Somehow, Flores ended up in the road in the path of a white Taurus station wagon driven by a 21-year-old Waimanalo resident who was heading toward Makapu'u, police said.

The car struck the youth, and he landed on the hood, crushing the passenger-side windshield.

He fell to the road about 35 feet from the point of impact, police said.

Flores was taken to the Queen's Medical Center in critical condition and was pronounced dead at the hospital.

Neither speed nor alcohol was a factor in the accident, police said.

At the accident site late yesterday morning, a pair of black slippers lay on the asphalt sidewalk.

A white circle on the highway indicated the point of collision. The boy's bicycle, purchased at a police auction and now marked for evidence, leaned against a wall pending transportation. A bent front wheel bore witness to the accident.

A small group of residents gathered in the only shady spot at the intersection of Mo'ole and Kalaniana'ole and talked about what had happened, although no one had actually seen it.

Every time a car pulled up and came to a stop, its passengers were told about the accident.

Police closed the highway between Waimanalo Elementary & Intermediate School and Mo'ole Street while conducting their investigation, which included speed and braking tests on the station wagon that struck the youth. The road was opened at about noon.

The two-lane highway where the collision occurred is straight, with no obstructions. The speed limit is 25 mph, 20 during school hours, but the school is on a break.

The driver's family gathered around him in the shade of a banyan tree on the school campus as he wrote out his statement. They declined to comment.

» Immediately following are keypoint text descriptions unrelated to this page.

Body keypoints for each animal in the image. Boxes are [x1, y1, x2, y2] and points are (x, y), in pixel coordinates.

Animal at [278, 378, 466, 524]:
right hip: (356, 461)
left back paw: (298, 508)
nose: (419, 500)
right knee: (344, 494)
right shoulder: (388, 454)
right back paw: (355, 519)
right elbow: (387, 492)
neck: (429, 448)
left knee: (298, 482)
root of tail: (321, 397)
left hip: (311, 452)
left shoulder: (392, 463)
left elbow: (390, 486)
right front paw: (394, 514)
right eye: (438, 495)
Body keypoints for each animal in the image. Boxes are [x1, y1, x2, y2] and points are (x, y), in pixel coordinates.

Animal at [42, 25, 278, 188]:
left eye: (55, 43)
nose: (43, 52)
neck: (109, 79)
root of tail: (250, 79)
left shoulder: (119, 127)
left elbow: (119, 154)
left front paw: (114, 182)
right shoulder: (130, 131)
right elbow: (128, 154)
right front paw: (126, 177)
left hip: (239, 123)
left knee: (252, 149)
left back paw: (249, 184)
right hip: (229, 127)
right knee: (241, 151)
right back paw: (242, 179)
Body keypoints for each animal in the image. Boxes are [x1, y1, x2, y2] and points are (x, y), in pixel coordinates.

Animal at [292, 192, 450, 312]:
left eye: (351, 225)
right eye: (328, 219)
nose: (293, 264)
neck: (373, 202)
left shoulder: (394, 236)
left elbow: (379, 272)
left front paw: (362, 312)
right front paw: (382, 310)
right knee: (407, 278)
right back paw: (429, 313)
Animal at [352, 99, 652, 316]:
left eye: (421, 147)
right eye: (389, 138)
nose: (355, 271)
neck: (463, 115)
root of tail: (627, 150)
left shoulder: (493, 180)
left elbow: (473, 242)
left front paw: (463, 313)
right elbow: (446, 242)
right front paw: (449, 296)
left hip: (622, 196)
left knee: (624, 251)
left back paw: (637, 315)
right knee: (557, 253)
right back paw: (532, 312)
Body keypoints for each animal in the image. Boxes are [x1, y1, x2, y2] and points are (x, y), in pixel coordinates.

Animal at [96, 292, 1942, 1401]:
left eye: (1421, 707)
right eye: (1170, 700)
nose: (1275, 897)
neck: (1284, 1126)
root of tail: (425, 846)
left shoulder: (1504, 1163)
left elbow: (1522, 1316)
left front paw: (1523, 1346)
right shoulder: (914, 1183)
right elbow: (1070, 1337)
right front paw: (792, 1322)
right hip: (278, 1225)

Ho, the neighborhood board chairman, said traffic usually moves slowly through the area because vehicles are backed up because of stoplights.

The sidewalk is adequate for walking but not two bikes side by side, Ho said.

Mo'ole Street resident Kenneth Hanohano, 26, said he knew both of the boys because they often played in the park across from his home. Neither of the youths was ever in trouble, he said.

"They would catch chickens around here and play in the park," Hanohano said.